→ DATA PROVIDED
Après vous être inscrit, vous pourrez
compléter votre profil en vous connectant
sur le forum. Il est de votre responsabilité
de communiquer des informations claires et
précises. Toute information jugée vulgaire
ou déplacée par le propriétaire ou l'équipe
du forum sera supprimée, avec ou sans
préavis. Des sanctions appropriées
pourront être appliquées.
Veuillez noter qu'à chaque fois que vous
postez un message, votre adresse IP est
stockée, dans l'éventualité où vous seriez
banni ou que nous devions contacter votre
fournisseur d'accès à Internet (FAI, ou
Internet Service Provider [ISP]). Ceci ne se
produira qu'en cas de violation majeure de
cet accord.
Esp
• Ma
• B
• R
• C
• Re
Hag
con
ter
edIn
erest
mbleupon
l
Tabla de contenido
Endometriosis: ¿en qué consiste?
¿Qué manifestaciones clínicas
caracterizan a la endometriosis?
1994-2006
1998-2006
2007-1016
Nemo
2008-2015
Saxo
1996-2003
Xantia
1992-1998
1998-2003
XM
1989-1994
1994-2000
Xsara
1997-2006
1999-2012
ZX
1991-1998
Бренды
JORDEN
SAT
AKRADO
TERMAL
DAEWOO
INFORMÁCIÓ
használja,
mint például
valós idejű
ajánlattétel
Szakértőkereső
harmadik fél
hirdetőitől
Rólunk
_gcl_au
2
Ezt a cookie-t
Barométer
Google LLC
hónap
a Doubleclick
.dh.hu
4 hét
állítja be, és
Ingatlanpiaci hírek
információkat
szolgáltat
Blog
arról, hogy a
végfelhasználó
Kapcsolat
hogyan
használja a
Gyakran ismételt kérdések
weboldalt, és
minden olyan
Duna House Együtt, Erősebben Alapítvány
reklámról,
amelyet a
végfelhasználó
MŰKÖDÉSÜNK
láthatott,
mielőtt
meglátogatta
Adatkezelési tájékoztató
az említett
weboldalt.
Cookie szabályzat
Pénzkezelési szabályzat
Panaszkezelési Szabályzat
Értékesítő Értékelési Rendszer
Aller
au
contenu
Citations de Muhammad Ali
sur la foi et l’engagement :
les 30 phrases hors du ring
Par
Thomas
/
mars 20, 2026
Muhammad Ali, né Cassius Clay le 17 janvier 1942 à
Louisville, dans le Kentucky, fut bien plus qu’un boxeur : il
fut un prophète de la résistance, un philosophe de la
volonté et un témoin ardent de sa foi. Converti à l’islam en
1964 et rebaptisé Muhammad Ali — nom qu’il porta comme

→ EXERCISE DETAILS
Retype the entries. Every line must match exactly.

→ SOLUTION FOR THIS EXERCISE
Après vous être inscrit, vous pourrez
compléter votre profil en vous connectant
sur le forum. Il est de votre responsabilité
de communiquer des informations claires et
précises. Toute information jugée vulgaire
ou déplacée par le propriétaire ou l'équipe
du forum sera supprimée, avec ou sans
préavis. Des sanctions appropriées
pourront être appliquées.
Veuillez noter qu'à chaque fois que vous
postez un message, votre adresse IP est
stockée, dans l'éventualité où vous seriez
banni ou que nous devions contacter votre
fournisseur d'accès à Internet (FAI, ou
Internet Service Provider [ISP]). Ceci ne se
produira qu'en cas de violation majeure de
cet accord.
Esp
• Ma
• B
• R
• C
• Re
Hag
con
ter
edIn
erest
mbleupon
l
Tabla de contenido
Endometriosis: ¿en qué consiste?
¿Qué manifestaciones clínicas
caracterizan a la endometriosis?
1994-2006
1998-2006
2007-1016
Nemo
2008-2015
Saxo
1996-2003
Xantia
1992-1998
1998-2003
XM
1989-1994
1994-2000
Xsara
1997-2006
1999-2012
ZX
1991-1998
Бренды
JORDEN
SAT
AKRADO
TERMAL
DAEWOO
INFORMÁCIÓ
használja,
mint például
valós idejű
ajánlattétel
Szakértőkereső
harmadik fél
hirdetőitől
Rólunk
_gcl_au
2
Ezt a cookie-t
Barométer
Google LLC
hónap
a Doubleclick
.dh.hu
4 hét
állítja be, és
Ingatlanpiaci hírek
információkat
szolgáltat
Blog
arról, hogy a
végfelhasználó
Kapcsolat
hogyan
használja a
Gyakran ismételt kérdések
weboldalt, és
minden olyan
Duna House Együtt, Erősebben Alapítvány
reklámról,
amelyet a
végfelhasználó
MŰKÖDÉSÜNK
láthatott,
mielőtt
meglátogatta
Adatkezelési tájékoztató
az említett
weboldalt.
Cookie szabályzat
Pénzkezelési szabályzat
Panaszkezelési Szabályzat
Értékesítő Értékelési Rendszer
Aller
au
contenu
Citations de Muhammad Ali
sur la foi et l’engagement :
les 30 phrases hors du ring
Par
Thomas
/
mars 20, 2026
Muhammad Ali, né Cassius Clay le 17 janvier 1942 à
Louisville, dans le Kentucky, fut bien plus qu’un boxeur : il
fut un prophète de la résistance, un philosophe de la
volonté et un témoin ardent de sa foi. Converti à l’islam en
1964 et rebaptisé Muhammad Ali — nom qu’il porta comme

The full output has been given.